The interest portion of your short-term debt payments is generally a business expense—and a tax write-off, because it’s a cost used to grow your business. This means that it could be used to offset your business earnings, reducing your taxable business income.

Why It’s Important to Write It Off Correctly

Writing short-term debt off correctly could make the difference between an approval and a decline on your next business loan. When a loan officer reviews your tax returns and sees negative income, they might get a little concerned.

“While I’m not an accountant, I have seen quite a few tax returns where the interest expense clearly wasn’t written off properly—and this affected the borrower’s chances of securing a loan,” says Kate Morgan, Senior Loan Specialist at Fundera. “Small business owners come to us frequently to refinance their short term loans and graduate to more termed-out loan products, like medium-term or SBA loans,” she says.”These lenders have a tighter credit box, and in many cases require profitability.”

Many times, businesses that are actually profitable don’t show profitability on their tax returns due to write-offs, alongside other reasons. Some of these longer-term lenders will do what’s called “add-backs” to see if adding back certain write-offs will bring their numbers to profitability.

But if your short-term debt isn’t written off correctly, it might not get added back—diminishing your chances of securing that longer term loan.

The Top 4 Mistakes of Writing Off Short-Term Debt

If you’re planning to apply for a loan in the near future, here’s what not to do when writing off short-term debt.

1. Claiming Short-Term Interest Expense As a Bank Fee

Don’t do it! Bank fees might include monthly bank account fees, application fees, check printing, and processing fees, but they don’t include your short-term interest expenses. These should be recorded separately.

2. Claiming Short-Term Interest As a Credit Card Fee

While your credit card debt does fall into the short-term debt category, the interest paid should be accounted for separately from those annual credit card fees.

__PROVIDED MATERIAL__

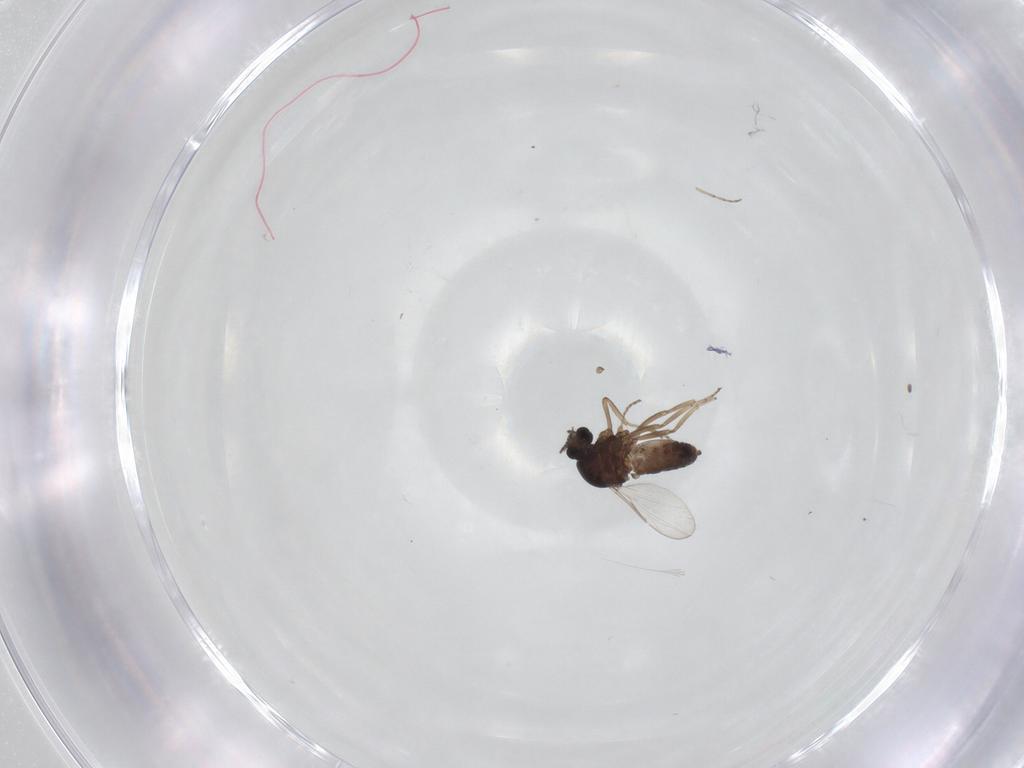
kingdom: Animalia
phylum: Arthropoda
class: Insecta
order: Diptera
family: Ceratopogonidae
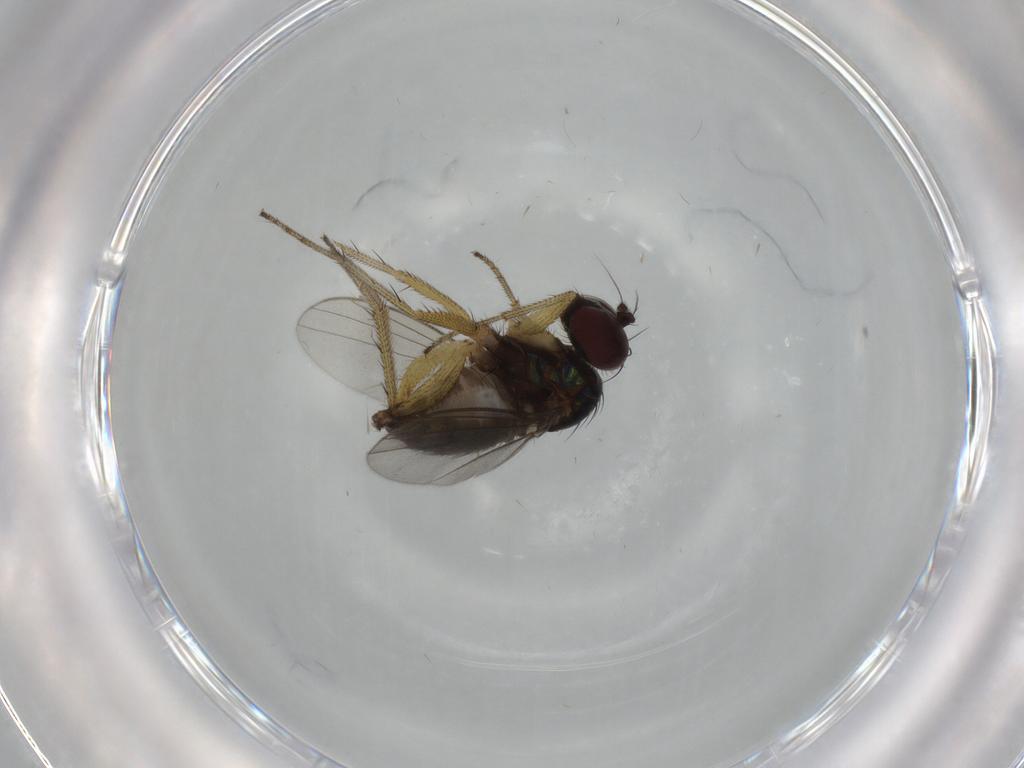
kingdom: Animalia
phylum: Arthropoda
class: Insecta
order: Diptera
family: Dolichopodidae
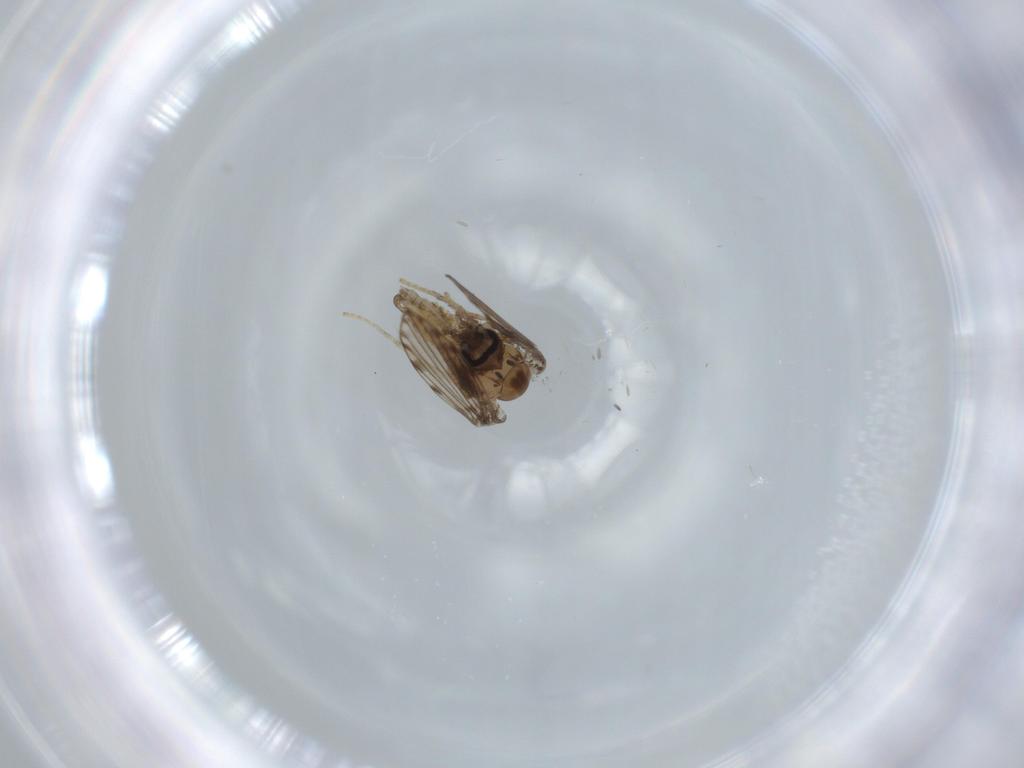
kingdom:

...

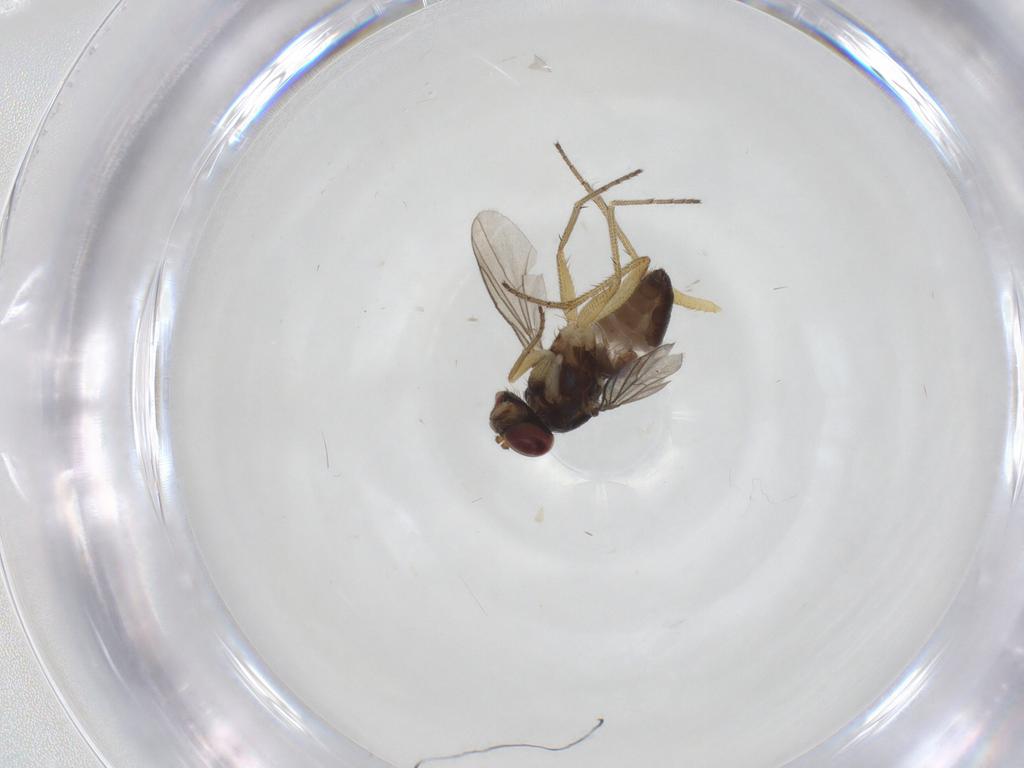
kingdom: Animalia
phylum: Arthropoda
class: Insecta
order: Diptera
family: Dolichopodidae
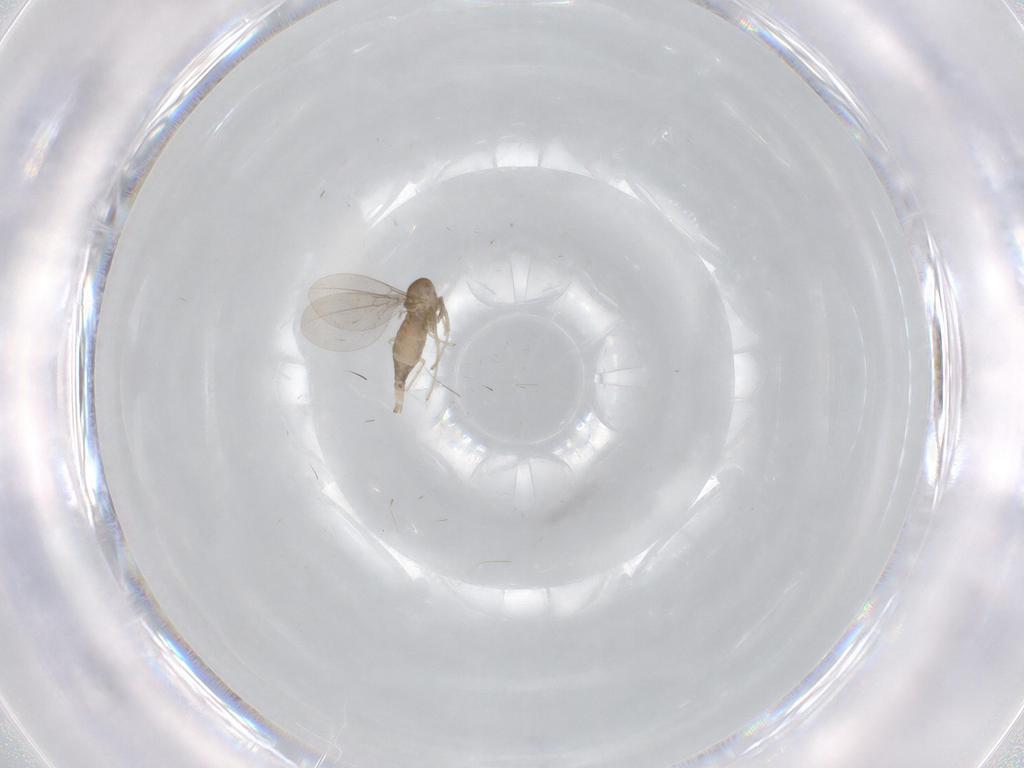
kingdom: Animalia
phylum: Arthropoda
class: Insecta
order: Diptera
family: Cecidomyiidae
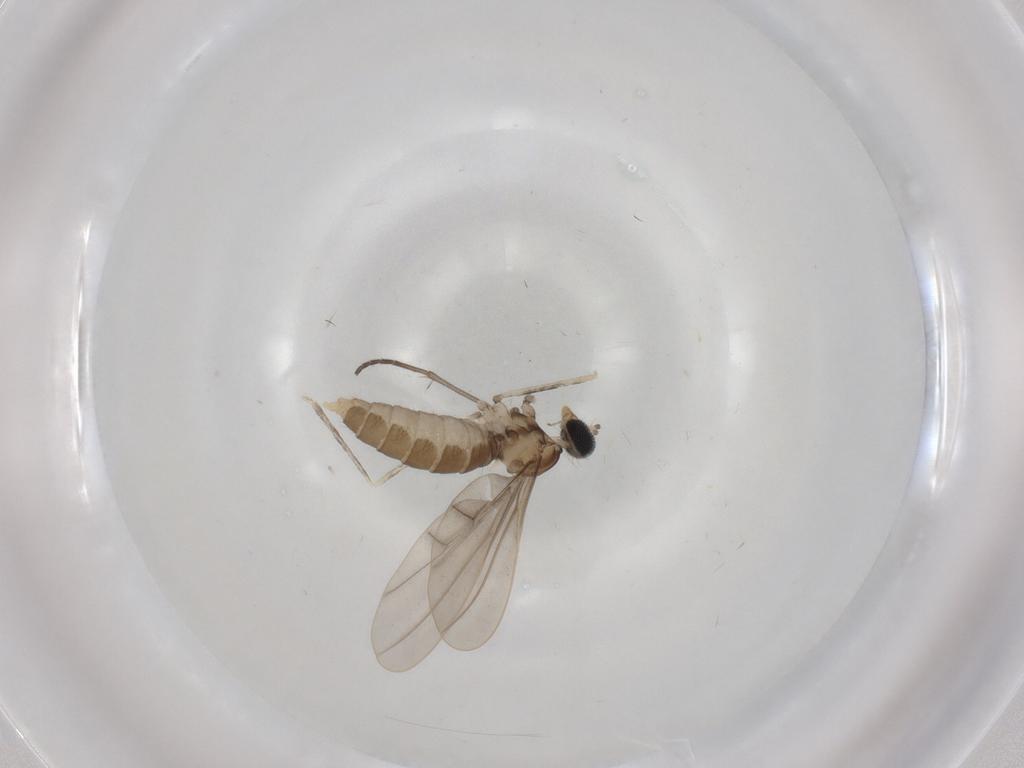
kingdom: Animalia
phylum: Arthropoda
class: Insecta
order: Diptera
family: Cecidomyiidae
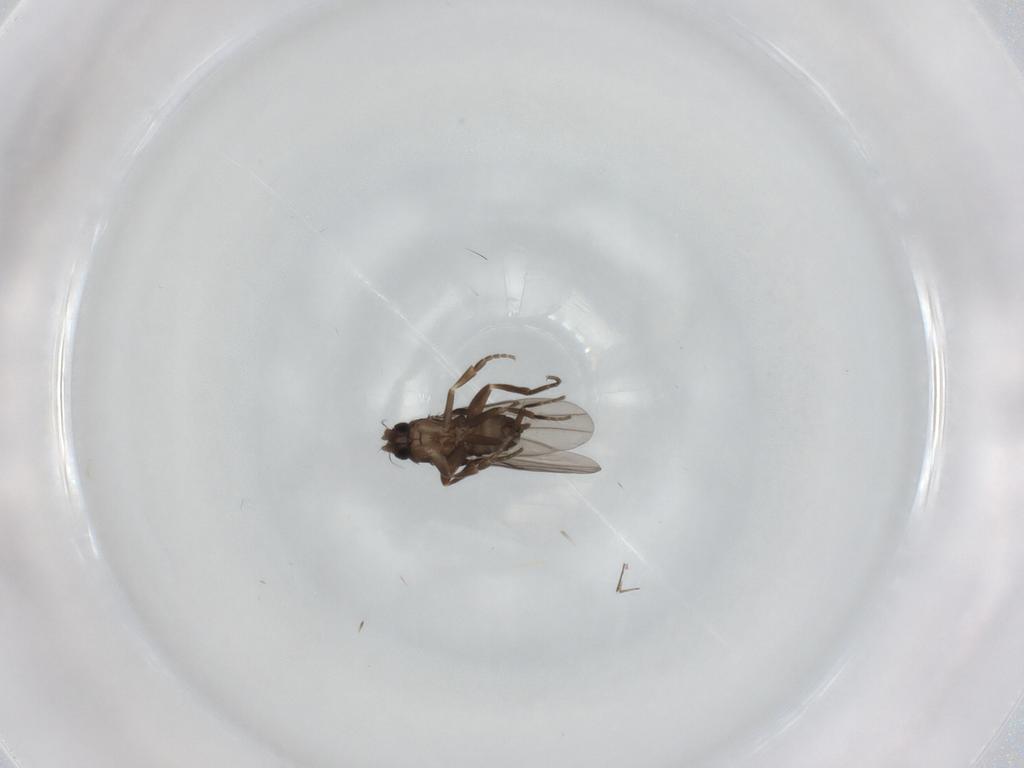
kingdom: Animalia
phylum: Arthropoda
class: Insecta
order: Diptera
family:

* * *

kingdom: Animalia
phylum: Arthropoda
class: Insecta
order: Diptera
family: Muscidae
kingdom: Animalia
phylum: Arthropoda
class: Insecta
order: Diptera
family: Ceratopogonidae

__YOUR OBJECTIVE__
Please repeat the passage on writing off short-term debt word for word, between "While your credit" and "credit card fees.", inclusive.

__RESPONSE TO THIS EXERCISE__
While your credit card debt does fall into the short-term debt category, the interest paid should be accounted for separately from those annual credit card fees.